**What is needed**
Copy every record below exactly, leaving out any pictures.

**Data supplied**
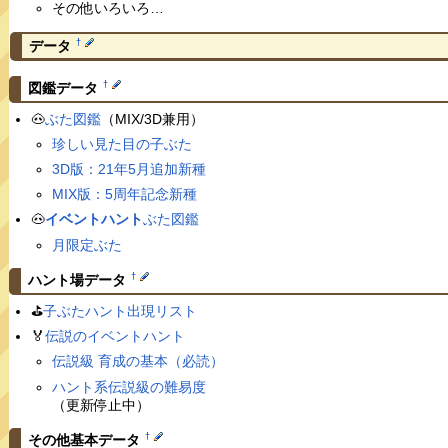
その他いろいろ…
†
データ
†
図鑑データ
🐽
ぶた図鑑
（MIX/3D兼用）
珍しい見た目の子ぶた
3D版：21年5月追加新種
MIX版：5周年記念新種
🐽
イベントハント
ぶた図鑑
月限定ぶた
†
ハント場データ
⛳️
子ぶたハント出現リスト
🏅
伝説のイベントハント
伝説級 育成の基本（必読）
ハント系伝説級の難易度
（更新停止中）
†
その他基本データ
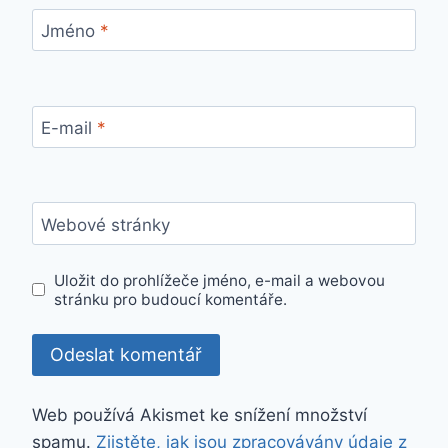
Jméno
*
E-mail
*
Webové stránky
Uložit do prohlížeče jméno, e-mail a webovou
stránku pro budoucí komentáře.
Web používá Akismet ke snížení množství
spamu.
Zjistěte, jak jsou zpracovávány údaje z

**Result of this exercise**
その他いろいろ…
†
データ
†
図鑑データ
🐽
ぶた図鑑
（MIX/3D兼用）
珍しい見た目の子ぶた
3D版：21年5月追加新種
MIX版：5周年記念新種
🐽
イベントハント
ぶた図鑑
月限定ぶた
†
ハント場データ
⛳️
子ぶたハント出現リスト
🏅
伝説のイベントハント
伝説級 育成の基本（必読）
ハント系伝説級の難易度
（更新停止中）
†
その他基本データ
Jméno
*
E-mail
*
Webové stránky
Uložit do prohlížeče jméno, e-mail a webovou
stránku pro budoucí komentáře.
Web používá Akismet ke snížení množství
spamu.
Zjistěte, jak jsou zpracovávány údaje z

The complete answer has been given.